A bugs life in a bubble

By Folio Staff

Hundreds of insect species live mainly underwater, but how do they breathe? Morris Flynn, a mechanical engineering professor, has completed a study to find out how these species are able to remain underwater without drowning.

Turns out, many bugs create their own waterproof bubbles to help them breathe.

According to Flynn, the rough, waxy surfaces of insects and spiders are water-repellent. In some species, water-repellency is so pronounced that creatures may survive underwater for indefinite periods. This is achieved by an air bubble called a plastron that the insect traps between its body and its hairs, creating an external lung. This lung facilitates oxygen and carbon dioxide exchange with the surrounding water.
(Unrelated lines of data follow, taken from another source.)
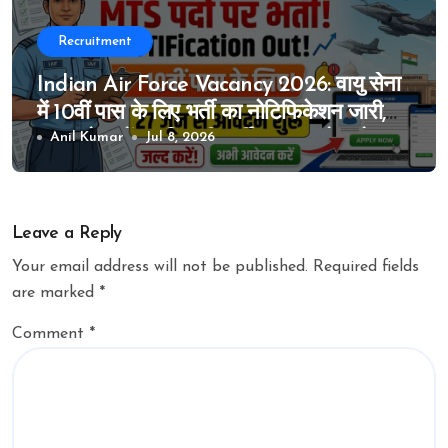
Recruitment
Indian Air Force Vacancy 2026: वायु सेना
में 10वीं पास के लिए भर्ती का नोटिफिकेशन जारी,
MTS के पदों पर निकली भर्ती, 27 जून से आवेदन
Anil Kumar
Jul 8, 2026
शुरू
Leave a Reply
Your email address will not be published.
Required fields
are marked
*
Comment
*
“The bubbles will appear as soon as the insect dives into the water, and these long, waxy hairs work almost like Velcro,” Flynn said. “The closer together the hairs, the more pressure the bubble can withstand before collapsing.”

Flynn and his colleagues at MIT in Massachusetts found these insects cannot survive in water where the pressure results in bubble rupture, nor can they survive in shallow water where the bubble surface area is too small.

“We were surprised by the fact that, in some cases, bugs may be unable to survive in shallow water. But we did discover they can safely dive as deep as 30 metres.”

Flynn did this research with a colleague while he was at MIT. He is now continuing his work in the department of mechanical engineering at the University of Alberta.

“This research really appealed to be because there’s a lot of room for some nice interdisciplinary work. 

“Our study combined some aspects of biology, chemistry and hydrodynamics,” said Flynn.

“The project was really multifaceted.”

And while the bubble method might not be adaptable for use for humans, there are still some interesting possible applications, he says.

“We has some grand ambitions of designing a scuba suit that would use many of these same ideas, but the problem is we’re big animals and warm-blooded, which means that the metabolic rate is too high to make that a practical technology for humans,” said Flynn. “But we could apply these ideas to underwater robots. These robots need oxygen for their fuel cells and usually the oxygen is just sent down with them in separate canisters.”

But, says Flynn, it may be possible to fit the robots with a water-repellent surface, “similar to that of these insects, and extract all the oxygen they need from the surrounding water.”

This research appears in the August 10 issue of the Journal of Fluid Mechanics.